TEXTE DE LA PAGE =>
::::
Cette possibilité, parfaitement légale puisque prévue par le Traité, se justifie au fond par le fait que, contrairement aux autres États membres de l'espace économique européen, les pays tiers ne sont pas tenus à la réciprocité : ils ne sont pas obligés d'accorder à nos résidents les avantages que la France consentirait aux leurs. Vous le savez, cette clause de réciprocité est un élément fondamental du droit international. Dès lors, la France ne peut unilatéralement prendre des dispositions sans avoir la garantie que cette clause s'appliquerait.
Vous vous demandez, ce que je comprends, pourquoi des discussions ne pourraient pas être engagées avec l'État dans lequel réside cette personne. La raison est que ces discussions bilatérales doivent être multiples, car on imaginerait mal un traitement spécifique à tel État tiers à l'EEE. C'est donc un travail de très longue haleine qu'il faudrait probablement entreprendre, préalablement à toute modification de la fiscalité concernant nos compatriotes non-résidents, habitant par exemple sur la côte est des États-Unis.
De plus, si, comme vous le proposez, il devait être envisagé d'aligner le régime de nos compatriotes domiciliés hors de l'EEE sur celui des personnes établies en France ou dans un autre État de l'espace économique, cela conduirait à un traitement fiscal spécifique en fonction de la nationalité du cédant, avec un risque très fort d'annulation au regard du principe d'égalité devant l'impôt.
Cette approche est peut-être intuitivement contraire au sentiment de justice que vous voulez faire prévaloir en vous exprimant dans cet hémicycle. Pour autant, il est de mon devoir de vous indiquer ce qu'est l'état du droit et la nécessité de maintenir un équilibre entre les États, dès lors que l'on modifie des fiscalités qui concernent des résidents ou des non-résidents de nationalités diverses.
::::
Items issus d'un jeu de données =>

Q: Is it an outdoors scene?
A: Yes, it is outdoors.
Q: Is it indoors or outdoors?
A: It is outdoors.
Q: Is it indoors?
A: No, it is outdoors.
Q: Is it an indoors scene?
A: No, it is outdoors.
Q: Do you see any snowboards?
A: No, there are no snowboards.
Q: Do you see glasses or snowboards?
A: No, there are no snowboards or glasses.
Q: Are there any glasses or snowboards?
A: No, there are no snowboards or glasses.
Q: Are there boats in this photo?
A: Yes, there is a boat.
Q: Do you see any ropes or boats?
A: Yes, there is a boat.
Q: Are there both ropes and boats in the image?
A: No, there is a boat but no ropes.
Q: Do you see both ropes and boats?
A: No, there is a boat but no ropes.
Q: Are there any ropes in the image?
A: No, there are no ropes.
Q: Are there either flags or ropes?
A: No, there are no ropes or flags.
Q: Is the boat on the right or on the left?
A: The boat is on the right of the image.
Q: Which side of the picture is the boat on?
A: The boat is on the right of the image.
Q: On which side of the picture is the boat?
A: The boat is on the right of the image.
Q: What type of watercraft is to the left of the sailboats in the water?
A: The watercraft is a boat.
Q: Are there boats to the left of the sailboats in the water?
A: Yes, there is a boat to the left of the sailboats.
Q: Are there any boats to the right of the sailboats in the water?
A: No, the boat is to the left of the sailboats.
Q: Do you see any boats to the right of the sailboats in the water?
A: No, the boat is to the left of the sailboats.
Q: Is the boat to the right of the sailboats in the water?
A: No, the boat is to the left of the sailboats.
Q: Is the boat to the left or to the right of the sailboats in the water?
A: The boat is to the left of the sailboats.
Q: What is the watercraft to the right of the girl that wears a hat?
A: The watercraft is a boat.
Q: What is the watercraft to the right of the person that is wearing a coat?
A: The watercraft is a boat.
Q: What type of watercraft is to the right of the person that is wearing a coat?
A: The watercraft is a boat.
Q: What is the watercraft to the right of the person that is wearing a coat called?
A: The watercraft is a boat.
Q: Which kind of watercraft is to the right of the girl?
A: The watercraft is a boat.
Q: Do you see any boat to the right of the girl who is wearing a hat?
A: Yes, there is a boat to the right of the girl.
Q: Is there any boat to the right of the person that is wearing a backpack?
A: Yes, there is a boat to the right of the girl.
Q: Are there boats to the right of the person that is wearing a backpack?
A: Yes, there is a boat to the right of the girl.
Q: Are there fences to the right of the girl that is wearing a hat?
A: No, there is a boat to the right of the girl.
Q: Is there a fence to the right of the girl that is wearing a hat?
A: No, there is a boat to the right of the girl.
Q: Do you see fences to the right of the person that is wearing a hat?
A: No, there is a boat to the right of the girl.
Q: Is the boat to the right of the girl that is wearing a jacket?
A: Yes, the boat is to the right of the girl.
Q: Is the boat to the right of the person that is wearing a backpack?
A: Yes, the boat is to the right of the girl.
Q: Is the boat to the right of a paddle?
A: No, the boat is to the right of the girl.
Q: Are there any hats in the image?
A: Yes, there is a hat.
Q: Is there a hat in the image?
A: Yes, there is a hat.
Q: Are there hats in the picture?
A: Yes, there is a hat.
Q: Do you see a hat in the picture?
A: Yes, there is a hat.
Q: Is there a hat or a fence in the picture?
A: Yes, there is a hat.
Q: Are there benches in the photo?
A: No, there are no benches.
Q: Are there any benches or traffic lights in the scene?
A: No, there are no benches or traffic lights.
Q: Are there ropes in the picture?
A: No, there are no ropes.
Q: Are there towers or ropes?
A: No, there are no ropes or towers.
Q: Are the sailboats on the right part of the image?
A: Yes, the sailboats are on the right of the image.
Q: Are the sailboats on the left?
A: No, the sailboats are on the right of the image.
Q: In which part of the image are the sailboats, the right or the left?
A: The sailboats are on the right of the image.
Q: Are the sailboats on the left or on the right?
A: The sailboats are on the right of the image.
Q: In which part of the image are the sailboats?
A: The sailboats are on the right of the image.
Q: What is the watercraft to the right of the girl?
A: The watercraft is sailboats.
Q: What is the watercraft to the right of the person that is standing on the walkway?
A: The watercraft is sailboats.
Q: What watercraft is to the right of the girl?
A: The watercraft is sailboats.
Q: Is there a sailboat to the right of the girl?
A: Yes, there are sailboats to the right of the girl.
::::
PARTIES DE L'EXERCICE =>
1. Répondez à ces questions sur le texte consacré à la fiscalité des non-résidents :
(a) À quoi les pays tiers ne sont-ils pas tenus, contrairement aux autres États membres de l'espace économique européen ?
(b) Quelle région est citée comme exemple de lieu de résidence de compatriotes non-résidents ?
(c) Au regard de quel principe le risque d'annulation est-il jugé très fort ?
2. Prolongez le texte sur la fiscalité des non-résidents à partir de sa dernière phrase.
Les items forment un support distinct du texte.

RÉPONSES PAR TÂCHE =>
1.
(a) À la réciprocité.
(b) La côte est des États-Unis.
(c) Le principe d'égalité devant l'impôt.

2.
Si les nationaux français domiciliés dans un État tiers à l'EEE devaient bénéficier du même taux d'imposition que les résidents de l'espace économique européen, ce taux devrait s'appliquer dans la même situation à tous les ressortissants des autres États membres de l'EEE, voire à ceux des pays tiers.
Pour l'ensemble de ces raisons, il n'est pas envisagé, dans un premier temps et de façon unilatérale, de modifier les dispositions applicables. En revanche, je me tiens à votre disposition, ainsi que mes collaborateurs et mes services, pour voir de quelle manière un processus pourrait être engagé - pourquoi pas avec les pays où résident les Français que vous représentez de façon très brillante dans cet hémicycle ? -, qui puisse faire prévaloir la justice sans méconnaître les grands principes du droit international.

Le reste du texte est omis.